In another experiment, persimmon fruits were sprayed post-harvesting with a water solution containing 0.01% (w/v) allicin. The treatment was repeated after one week. The fruits treated once or twice with allicin had a longer shelf life than non-treated fruits (not shown).

Example 3

Repellent Effect of Allicin on Ants

Treatment of the locus of an ant colony with a water solution of allicin (1 mg/ml) prevented the ants from reentering the place for at least 3 days.

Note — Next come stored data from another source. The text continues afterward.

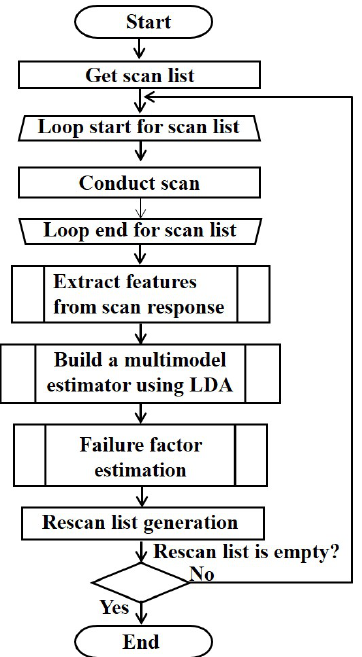
Figure 1. Overall flowchart of scan failure/delay cause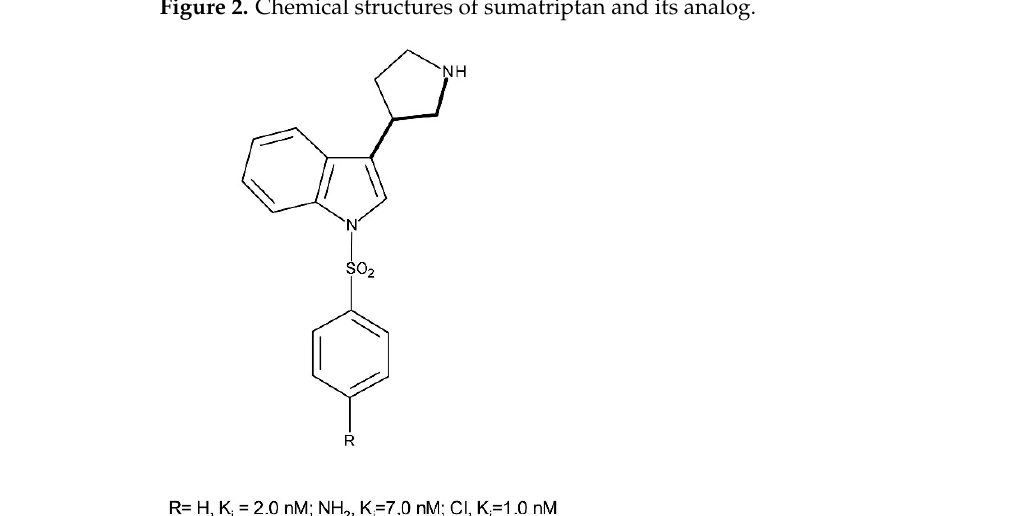
Figure 2. Chemical structures of sumatriptan and its analog.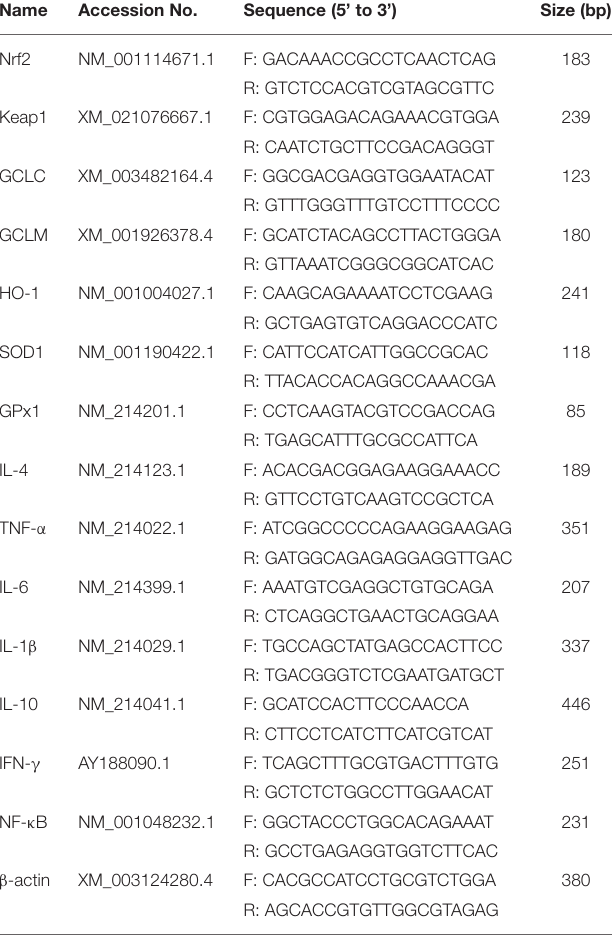
TABLE 1 | Primer sequences used in quantitative real-time PCR assays. TABLE 2 | Effects of dietary Nano-ZnO supplementation on growth performance of IUGR finishing pigs.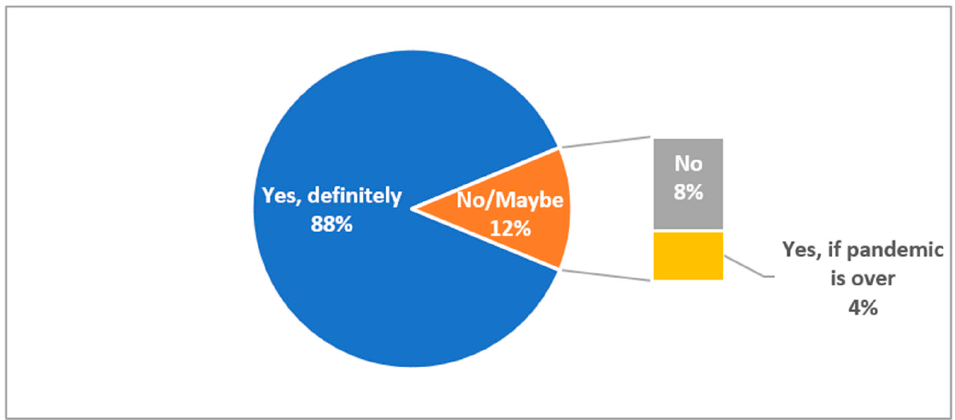
Figure 6. COVID-19 impact on current employment by demographic attribute.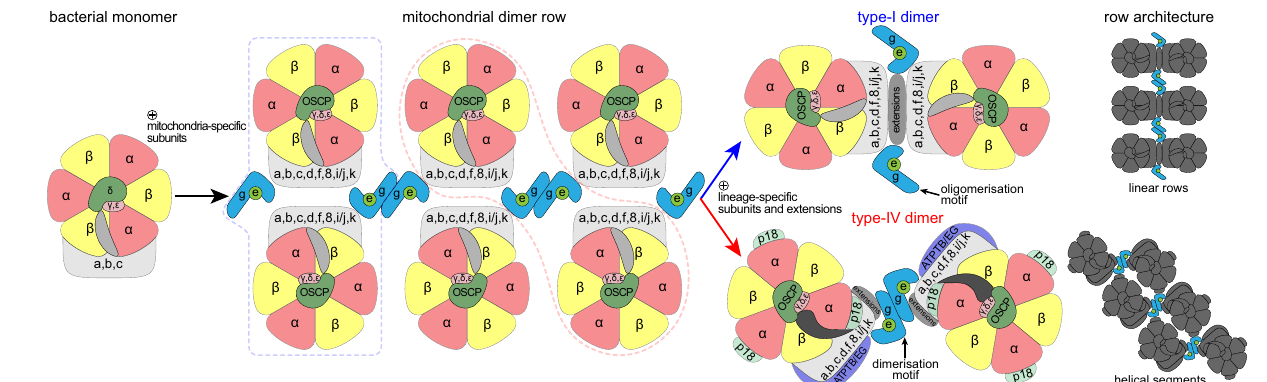
Fig. 8 | The subunit- e/g module is an ancestral oligomerization motif of ATP synthase. Schematic model of the evolution of type-I and IV ATP synthases. Mitochondrial ATP synthases are derived from a monomeric complex of proteo- bacterial origin. In a mitochondrial ancestor, acquisition of mitochondria-speci fi c subunits, including the subunit- e/g module resulted in the assembly of ATP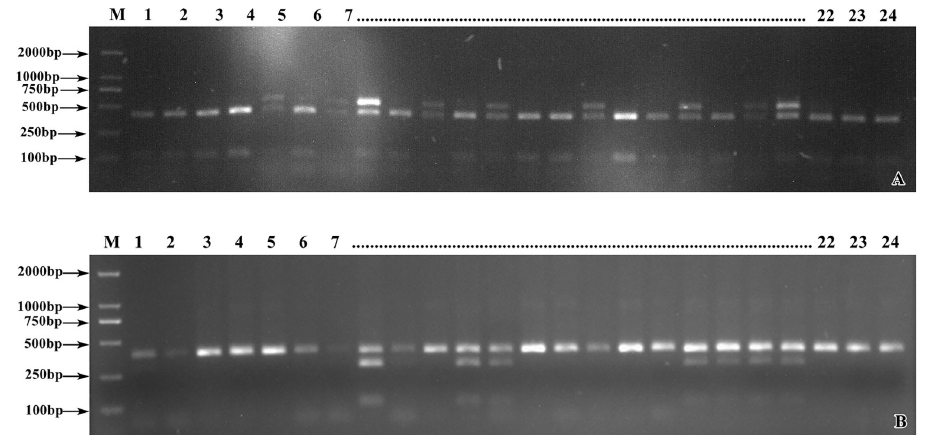
Fig 5. Partial results of enzyme digestion chr2-CAPS6 andchr2-CAPS21 markers for F 2 population. (A) chr2-CAPS6 enzyme digestion electrophoresis. (B) chr2-CAPS21 enzyme digestion electrophoresis. M. DL2000 Marker; 1~24. F 2 individuals.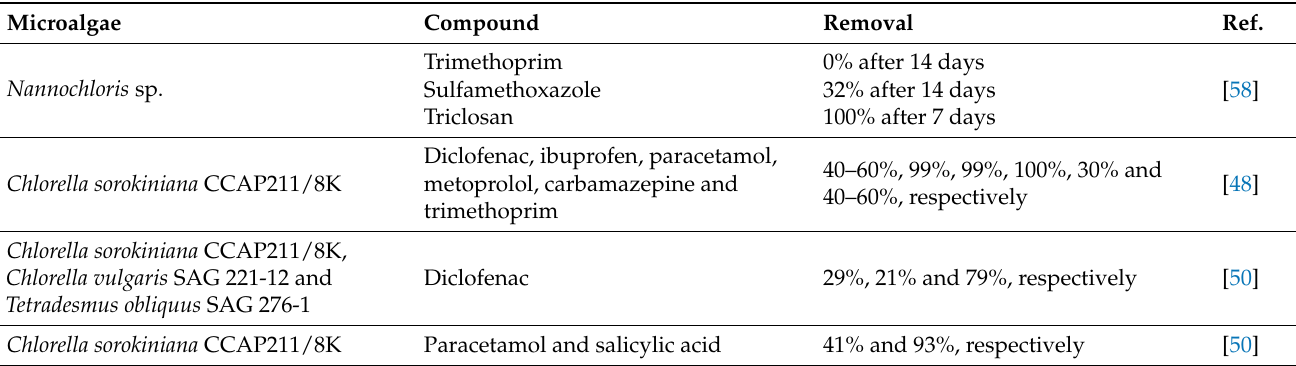
Table 2. Microalgae used for pharmaceuticals and personal care products removal from WWs. Microalgae Compound Removal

Adding a water solution of allicin (1 mg/ml) on a line in the floor, prevented the crossing of the line by ants, even after the allicin solution dried off.

Claims

1-17. (canceled)

18. A method for protecting agricultural crops against insects which comprises treating the crops to be protected with an effective amount of allicin prior to harvesting.

19. A method according to claim 18, wherein said agricultural crops are organically grown crops.

20. A method according to claim 18, wherein said agricultural crops are fruits or vegetables.

21. A method according to claim 20, wherein said fruits or vegetables are selected from apples, avocados, apricots, pears, persimmon, figs, citrus fruits, plums, lime, cherries, guavas, peaches, tangerine, kumquats, loquats, nectarines, mangos, peppers and tomatoes.

22. A method according to claim 21, wherein said fruit is persimmon.

23. A method according to claim 18, wherein said insect is fruit fly.

24. A method according to claim 18, wherein allicin is applied aerially or from the ground.

25. A method according to claim 24, wherein allicin is applied by spraying, dusting, or by aerosol.

26. A method for protecting fruits and vegetables from decay which comprises treating the fruits and vegetables with allicin after harvesting.

27. A method according to claim 26, wherein said decay is caused by attack by insects.

28. A method according to claim 27, wherein said insects are fruit flies.

29. A method for extending shelf life of fresh fruits and vegetables which comprises treating the fruits and vegetables with allicin after harvesting.

30. A method according to claim 29, wherein said fruits, and/or vegetables are selected from apples, avocados, apricots, pears, persimmon, figs, citrus fruits, plums, lime, cherries, guavas, peaches, tangerine, kumquats, loquats, nectarines, mangos, peppers and tomatoes.

31. A method for repelling insects from an object or an area, which comprises treating the object or area with a repelling effective amount of allicin.

32. A method according to claim 31 wherein said insects are ants.

33. A method according to claim 31 for repelling insects that attack agricultural crops.

34. The method according to claim 33 wherein said insect is fruit fly.